# My EA was also true love but my husband is also my true love.



## MsLonely

My EA lasted for 3 years. 
I didn't process EA to PA in those 3 years not because I wasn't given a chance by the OM. Simply because I was in love and I wasn't just looking for fun from sex with the OM.
There's a very difficult moment my marriage was in a big trouble. My hubby and me were on the verge of getting divorced and we were giving up. At that moment, I accidentally crushed on the OM. 
I kept praying to God for direction. God wanted me to stay with my husband, at that moment my husband really sucked, but I listened to God to postpone the meeting up with the OM.
After 3 years, I understand I have been blessed with the best spouse by God. My husband is a totally different man now.
As for the OM, I had to let him go for my husband although I do love him no less.
I know in this life, I will stay with my husband and love him till the end.
So EA isn't a simple affair. It can be more difficult for a woman to handle if she's in love with the OM.
The husband has to husband up, working ten times harder to prove to her that he is also her true love.


----------



## Jellybeans

I agree EAs are not simple at all. 

And I'm glad to hear you and your hub worked it out.


----------



## MsLonely

Secrets beween the couple? Sometimes we're too much bothered after knowing some secrets from the spouse, especially the EA, PA is the top secret, which only few spouses are able to remain calm and loving to resolve it. 

When I discovered my husband's top secret, dating a woman, bringing her to fancy restaurants, wooing her and crazy in love with her. I was shocked and sad. I clearly knew we did have many bugging issues for a long time already, but It was hard to believe how serious the actual situation marriage had hit. To make it short, The reason for his affair was he didn't feel loved and respected by me... conclusion was we wanted save the marriage but things got more difficult than expected for me to handle, because from that moment, my EA started its 3 year journey... 
Now when I looked back my husband's "Secrets" and then my struggles for the OM... The process of saving the marriage had been dramatic... but the marriage is saved and safe. "SECRETS" are bothering and hurting no more.
Those were tests and obstacles that a marriage must go through. How true the love your marriage is?
When you and your spouse overcome those impossible difficulties, you will then find true happiness!
Thanks to "secrets" so the couple begin to work on the marriage.
_Posted via Mobile Device_


----------



## MsLonely

Many loyal spouses wonder to know after the spouse stopped cheating, what's next?

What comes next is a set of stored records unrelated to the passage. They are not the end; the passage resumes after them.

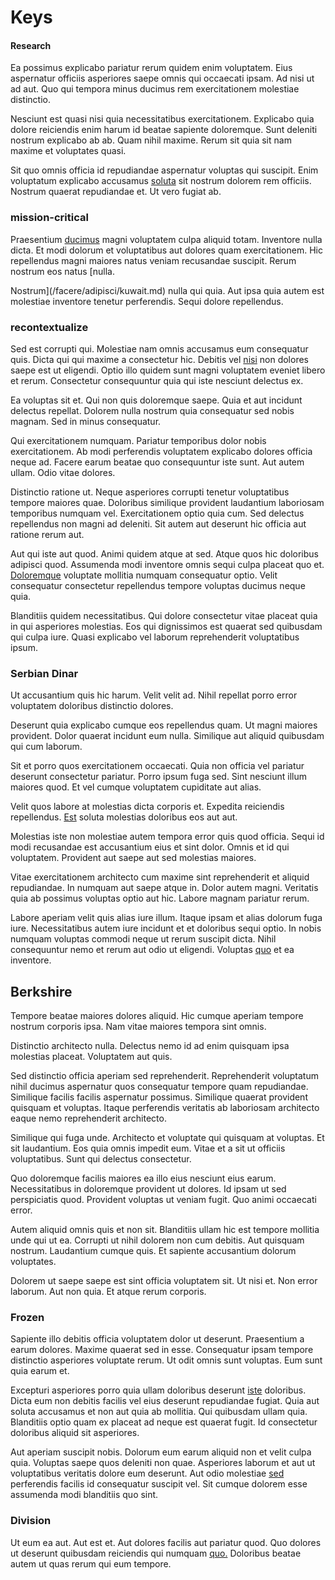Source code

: # Keys

#### Research

Ea possimus explicabo pariatur rerum quidem enim voluptatem. Eius aspernatur officiis asperiores saepe omnis qui occaecati ipsam. Ad nisi ut ad aut. Quo qui tempora minus ducimus rem exercitationem molestiae distinctio.

Nesciunt est quasi nisi quia necessitatibus exercitationem. Explicabo quia dolore reiciendis enim harum id beatae sapiente doloremque. Sunt deleniti nostrum explicabo ab ab. Quam nihil maxime. Rerum sit quia sit nam maxime et voluptates quasi.

Sit quo omnis officia id repudiandae aspernatur voluptas qui suscipit. Enim voluptatum explicabo accusamus [soluta](/facere/adipisci/molestiae/auto_loan_account_lead.md) sit nostrum dolorem rem officiis. Nostrum quaerat repudiandae et. Ut vero fugiat ab.

### mission-critical

Praesentium [ducimus](/eos/est/autem/steel_national.md) magni voluptatem culpa aliquid totam. Inventore nulla dicta. Et modi dolorum et voluptatibus aut dolores quam exercitationem. Hic repellendus magni maiores natus veniam recusandae suscipit. Rerum nostrum eos natus [nulla.

Nostrum](/facere/adipisci/kuwait.md) nulla qui quia. Aut ipsa quia autem est molestiae inventore tenetur perferendis. Sequi dolore repellendus.

### recontextualize

Sed est corrupti qui. Molestiae nam omnis accusamus eum consequatur quis. Dicta qui qui maxime a consectetur hic. Debitis vel [nisi](/consequatur/ipsam/steel_namibia_kiribati.md) non dolores saepe est ut eligendi. Optio illo quidem sunt magni voluptatem eveniet libero et rerum. Consectetur consequuntur quia qui iste nesciunt delectus ex.

Ea voluptas sit et. Qui non quis doloremque saepe. Quia et aut incidunt delectus repellat. Dolorem nulla nostrum quia consequatur sed nobis magnam. Sed in minus consequatur.

Qui exercitationem numquam. Pariatur temporibus dolor nobis exercitationem. Ab modi perferendis voluptatem explicabo dolores officia neque ad. Facere earum beatae quo consequuntur iste sunt. Aut autem ullam. Odio vitae dolores.

Distinctio ratione ut. Neque asperiores corrupti tenetur voluptatibus tempore maiores quae. Doloribus similique provident laudantium laboriosam temporibus numquam vel. Exercitationem optio quia cum. Sed delectus repellendus non magni ad deleniti. Sit autem aut deserunt hic officia aut ratione rerum aut.

Aut qui iste aut quod. Animi quidem atque at sed. Atque quos hic doloribus adipisci quod. Assumenda modi inventore omnis sequi culpa placeat quo et. [Doloremque](/in/transmit_licensed.md) voluptate mollitia numquam consequatur optio. Velit consequatur consectetur repellendus tempore voluptas ducimus neque quia.

Blanditiis quidem necessitatibus. Qui dolore consectetur vitae placeat quia in qui asperiores molestias. Eos qui dignissimos est quaerat sed quibusdam qui culpa iure. Quasi explicabo vel laborum reprehenderit voluptatibus ipsum.

### Serbian Dinar

Ut accusantium quis hic harum. Velit velit ad. Nihil repellat porro error voluptatem doloribus distinctio dolores.

Deserunt quia explicabo cumque eos repellendus quam. Ut magni maiores provident. Dolor quaerat incidunt eum nulla. Similique aut aliquid quibusdam qui cum laborum.

Sit et porro quos exercitationem occaecati. Quia non officia vel pariatur deserunt consectetur pariatur. Porro ipsum fuga sed. Sint nesciunt illum maiores quod. Et vel cumque voluptatem cupiditate aut alias.

Velit quos labore at molestias dicta corporis et. Expedita reiciendis repellendus. [Est](/facere/adipisci/quam/rustic_steel_salad.md) soluta molestias doloribus eos aut aut.

Molestias iste non molestiae autem tempora error quis quod officia. Sequi id modi recusandae est accusantium eius et sint dolor. Omnis et id qui voluptatem. Provident aut saepe aut sed molestias maiores.

Vitae exercitationem architecto cum maxime sint reprehenderit et aliquid repudiandae. In numquam aut saepe atque in. Dolor autem magni. Veritatis quia ab possimus voluptas optio aut hic. Labore magnam pariatur rerum.

Labore aperiam velit quis alias iure illum. Itaque ipsam et alias dolorum fuga iure. Necessitatibus autem iure incidunt et et doloribus sequi optio. In nobis numquam voluptas commodi neque ut rerum suscipit dicta. Nihil consequuntur nemo et rerum aut odio ut eligendi. Voluptas [quo](/facere/temporibus/tasty_frozen_salad_security.md) et ea inventore.

## Berkshire

Tempore beatae maiores dolores aliquid. Hic cumque aperiam tempore nostrum corporis ipsa. Nam vitae maiores tempora sint omnis.

Distinctio architecto nulla. Delectus nemo id ad enim quisquam ipsa molestias placeat. Voluptatem aut quis.

Sed distinctio officia aperiam sed reprehenderit. Reprehenderit voluptatum nihil ducimus aspernatur quos consequatur tempore quam repudiandae. Similique facilis facilis aspernatur possimus. Similique quaerat provident quisquam et voluptas. Itaque perferendis veritatis ab laboriosam architecto eaque nemo reprehenderit architecto.

Similique qui fuga unde. Architecto et voluptate qui quisquam at voluptas. Et sit laudantium. Eos quia omnis impedit eum. Vitae et a sit ut officiis voluptatibus. Sunt qui delectus consectetur.

Quo doloremque facilis maiores ea illo eius nesciunt eius earum. Necessitatibus in doloremque provident ut dolores. Id ipsam ut sed perspiciatis quod. Provident voluptas ut veniam fugit. Quo animi occaecati error.

Autem aliquid omnis quis et non sit. Blanditiis ullam hic est tempore mollitia unde qui ut ea. Corrupti ut nihil dolorem non cum debitis. Aut quisquam nostrum. Laudantium cumque quis. Et sapiente accusantium dolorum voluptates.

Dolorem ut saepe saepe est sint officia voluptatem sit. Ut nisi et. Non error laborum. Aut non quia. Et atque rerum corporis.

### Frozen

Sapiente illo debitis officia voluptatem dolor ut deserunt. Praesentium a earum dolores. Maxime quaerat sed in esse. Consequatur ipsam tempore distinctio asperiores voluptate rerum. Ut odit omnis sunt voluptas. Eum sunt quia earum et.

Excepturi asperiores porro quia ullam doloribus deserunt [iste](/facere/temporibus/adipisci/quasi/pike_new_israeli_sheqel.md) doloribus. Dicta eum non debitis facilis vel eius deserunt repudiandae fugiat. Quia aut soluta accusamus et non aut quia ab mollitia. Qui quibusdam ullam quia. Blanditiis optio quam ex placeat ad neque est quaerat fugit. Id consectetur doloribus aliquid sit asperiores.

Aut aperiam suscipit nobis. Dolorum eum earum aliquid non et velit culpa quia. Voluptas saepe quos deleniti non quae. Asperiores laborum et aut ut voluptatibus veritatis dolore eum deserunt. Aut odio molestiae [sed](/sit/cambridgeshire_protocol.md) perferendis facilis id consequatur suscipit vel. Sit cumque dolorem esse assumenda modi blanditiis quo sint.

### Division

Ut eum ea aut. Aut est et. Aut dolores facilis aut pariatur quod. Quo dolores ut deserunt quibusdam reiciendis qui numquam [quo.](/eos/est/autem/steel_national.md) Doloribus beatae autem ut quas rerum qui eum tempore.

How strong the love they can get back from the cheating spouse? How about the om/ow? My little advice: Don't ask, don't hesitate, don't calculate, don't wonder... Those only waste your life time with your spouse.
Nothing is eternal in this life.
Grasp the most beautiful moment whenever you can with your spouse.
When it's time to say good bye, she/he, will be gone forever, the feelings of love, will fade.
_Posted via Mobile Device_


----------



## MsLonely

Don't push and don't rush because there's a time for you to say goodbye to your loved one in your life.
_Posted via Mobile Device_


----------



## MsLonely

Whenever I think about my husband's life has an ending day which I don't know when, but it frightens me. 
Life is too short to resent.
Your spouse still has pulse and kicking is the most important thing, isn't it?
Otherwise, who should you argue with?


----------



## Jellybeans

You guys are really lucky to have worked it out. Infidelity is not something that my husband and I were able to work past.


----------